New Paper: "Applications of the InChI in cheminformatics with the CDK and Bioclipse"

Last week, Ola, Sam Adams, Arvid, and I published a paper (doi:10.1186/1758-2946-5-14) on the InChI functionality in the Bioclipse, which uses Sam's JNI-InChI and the Chemistry Development Kit underneath.

This paper partly describes the earlier work by Sam on JNI-InChI itself and the integration into the CDK, but also includes the recent support for CDK's IStereoElement, OSGi bundles for JNI-InChI by Arvid, and a few new applications in Bioclipse.

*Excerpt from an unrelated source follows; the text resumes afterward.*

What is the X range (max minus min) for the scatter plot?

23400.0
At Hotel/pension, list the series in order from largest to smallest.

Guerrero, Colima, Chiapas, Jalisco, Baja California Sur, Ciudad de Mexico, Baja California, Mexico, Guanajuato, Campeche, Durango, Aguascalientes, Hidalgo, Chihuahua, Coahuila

These applications demo what you can do with the InChI in Bioclipse. Obviously, this involves creating InChIs for any structure drawn in Bioclipse (that is old). New is that the manager now also support creating InChIs with particular layers. For example, with fixed hydrogens:

mol = cdk.fromSMILES("OC=O")
sinchi = inchi.generate(mol);
inchi = inchi.generate(mol), "FixedH");

But the more interesting bits are next. For example, the InChI is ideal for look up, and can be used in decision support with knowledge bases.

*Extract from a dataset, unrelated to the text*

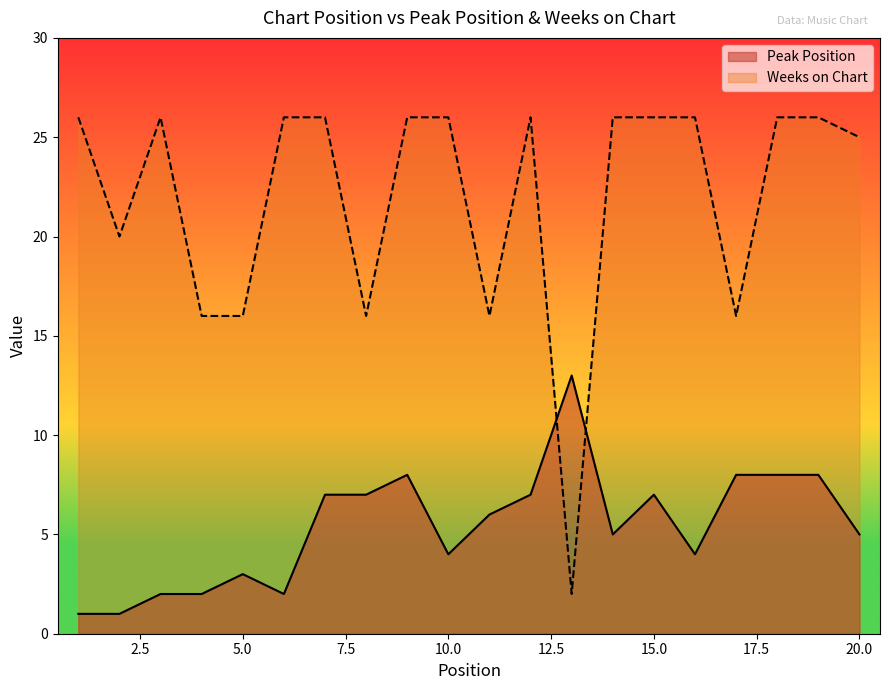

True or false: Weeks on Chart has a value of 26 at 7.

True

But as Christopher Southan showed in his "InChI in the wild: an assessment of InChIKey searching in Google" paper (doi:10.1186/1758-2946-5-10), the InChI is good for finding useful information on the web. I have taken a different approach with Isbjørn, which does not use Google, but Linked Data approaches to find information on the web. This semantic search is seeded with the InChI.

The third examples exposes work done by Mark Rijnbeek, formerly in the group of Christoph Steinbeck, who implemented a method that uses the InChI library for tautomer generation for the CDK. This functionality is now exposed in Bioclipse too. Obviously, this functionality is limited by those of the InChI library to generate those tautomers. But if you like to try it, you can do this with:

// no aromatic rings that make it hard to
// see where the double bonds are

inputSMILES = "c1ccccc1O";
inputName = "phenol";
tautomers = cdk.getTautomers(

file = "/Virtual/" + inputName + ".sdf";
cdk.saveSDFile(file, tautomers);;

Details on how to try all this in practice can be found on this page. And I am looking forward to hearing what you think of it, how you like to use it or are using it. If you like to extend it, the source code is on GitHub.
Spjuth, O.;  Berg, A.;  Adams, S.;  Willighagen, E. Journal of Cheminformatics 2013, 5, 14+.